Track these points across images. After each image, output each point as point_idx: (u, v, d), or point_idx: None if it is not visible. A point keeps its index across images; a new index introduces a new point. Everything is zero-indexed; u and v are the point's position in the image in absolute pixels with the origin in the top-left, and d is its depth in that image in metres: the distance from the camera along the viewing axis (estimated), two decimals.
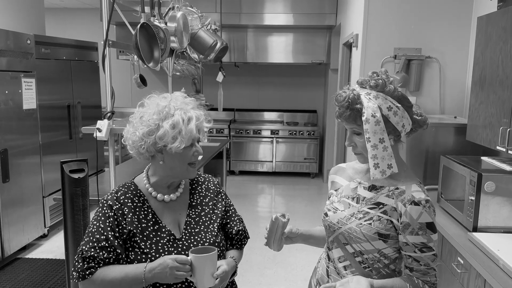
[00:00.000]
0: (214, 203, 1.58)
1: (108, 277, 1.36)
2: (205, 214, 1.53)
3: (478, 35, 2.52)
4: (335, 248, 1.46)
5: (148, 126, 1.40)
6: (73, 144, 4.70)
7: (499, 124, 2.21)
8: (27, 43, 3.92)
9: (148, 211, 1.46)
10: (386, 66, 3.53)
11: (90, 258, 1.36)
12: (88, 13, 7.11)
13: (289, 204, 5.44)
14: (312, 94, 7.31)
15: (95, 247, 1.37)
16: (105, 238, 1.38)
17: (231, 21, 6.22)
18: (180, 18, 3.03)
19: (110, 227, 1.40)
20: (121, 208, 1.43)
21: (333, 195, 1.52)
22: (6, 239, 3.69)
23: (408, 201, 1.34)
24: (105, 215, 1.42)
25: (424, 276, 1.37)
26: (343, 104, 1.36)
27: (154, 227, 1.44)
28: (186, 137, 1.38)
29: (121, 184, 1.52)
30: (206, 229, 1.50)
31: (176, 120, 1.39)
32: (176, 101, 1.44)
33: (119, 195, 1.46)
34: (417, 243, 1.33)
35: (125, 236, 1.40)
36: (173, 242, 1.44)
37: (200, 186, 1.60)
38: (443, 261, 2.26)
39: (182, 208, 1.52)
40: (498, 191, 2.09)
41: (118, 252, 1.39)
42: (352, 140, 1.41)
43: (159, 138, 1.39)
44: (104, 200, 1.46)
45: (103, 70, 2.54)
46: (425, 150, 2.92)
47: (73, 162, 2.34)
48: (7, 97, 3.68)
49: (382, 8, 3.49)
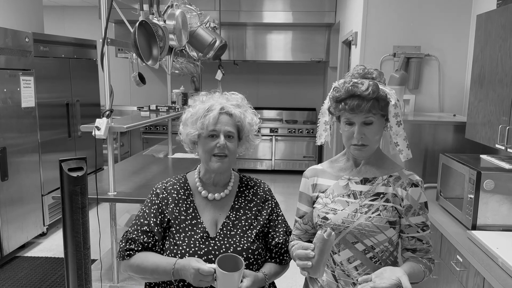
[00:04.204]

___

**PROBLEM STATEMENT**
Retype the whole listing exactly. Do not include the pictures.

**ANSWER TO THE EXERCISE**
Track these points across images. After each image, output each point as point_idx: (u, v, d), or point_idx: None if it is not visible. A point keeps its index across images; a new index introduces a new point. Everything is zero-indexed; u and v are the point's position in the image in absolute pixels with the origin in the top-left, and d is its depth in that image in metres: the distance from the camera along the viewing axis (estimated), two decimals.
[00:00.000]
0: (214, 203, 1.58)
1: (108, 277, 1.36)
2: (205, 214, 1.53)
3: (478, 35, 2.52)
4: (335, 248, 1.46)
5: (148, 126, 1.40)
6: (73, 144, 4.70)
7: (499, 124, 2.21)
8: (27, 43, 3.92)
9: (148, 211, 1.46)
10: (386, 66, 3.53)
11: (90, 258, 1.36)
12: (88, 13, 7.11)
13: (289, 204, 5.44)
14: (312, 94, 7.31)
15: (95, 247, 1.37)
16: (105, 238, 1.38)
17: (231, 21, 6.22)
18: (180, 18, 3.03)
19: (110, 227, 1.40)
20: (121, 208, 1.43)
21: (333, 195, 1.52)
22: (6, 239, 3.69)
23: (408, 201, 1.34)
24: (105, 215, 1.42)
25: (424, 276, 1.37)
26: (343, 104, 1.36)
27: (154, 227, 1.44)
28: (186, 137, 1.38)
29: (121, 184, 1.52)
30: (206, 229, 1.50)
31: (176, 120, 1.39)
32: (176, 101, 1.44)
33: (119, 195, 1.46)
34: (417, 243, 1.33)
35: (125, 236, 1.40)
36: (173, 242, 1.44)
37: (200, 186, 1.60)
38: (443, 261, 2.26)
39: (182, 208, 1.52)
40: (498, 191, 2.09)
41: (118, 252, 1.39)
42: (352, 140, 1.41)
43: (159, 138, 1.39)
44: (104, 200, 1.46)
45: (103, 70, 2.54)
46: (425, 150, 2.92)
47: (73, 162, 2.34)
48: (7, 97, 3.68)
49: (382, 8, 3.49)
[00:04.204]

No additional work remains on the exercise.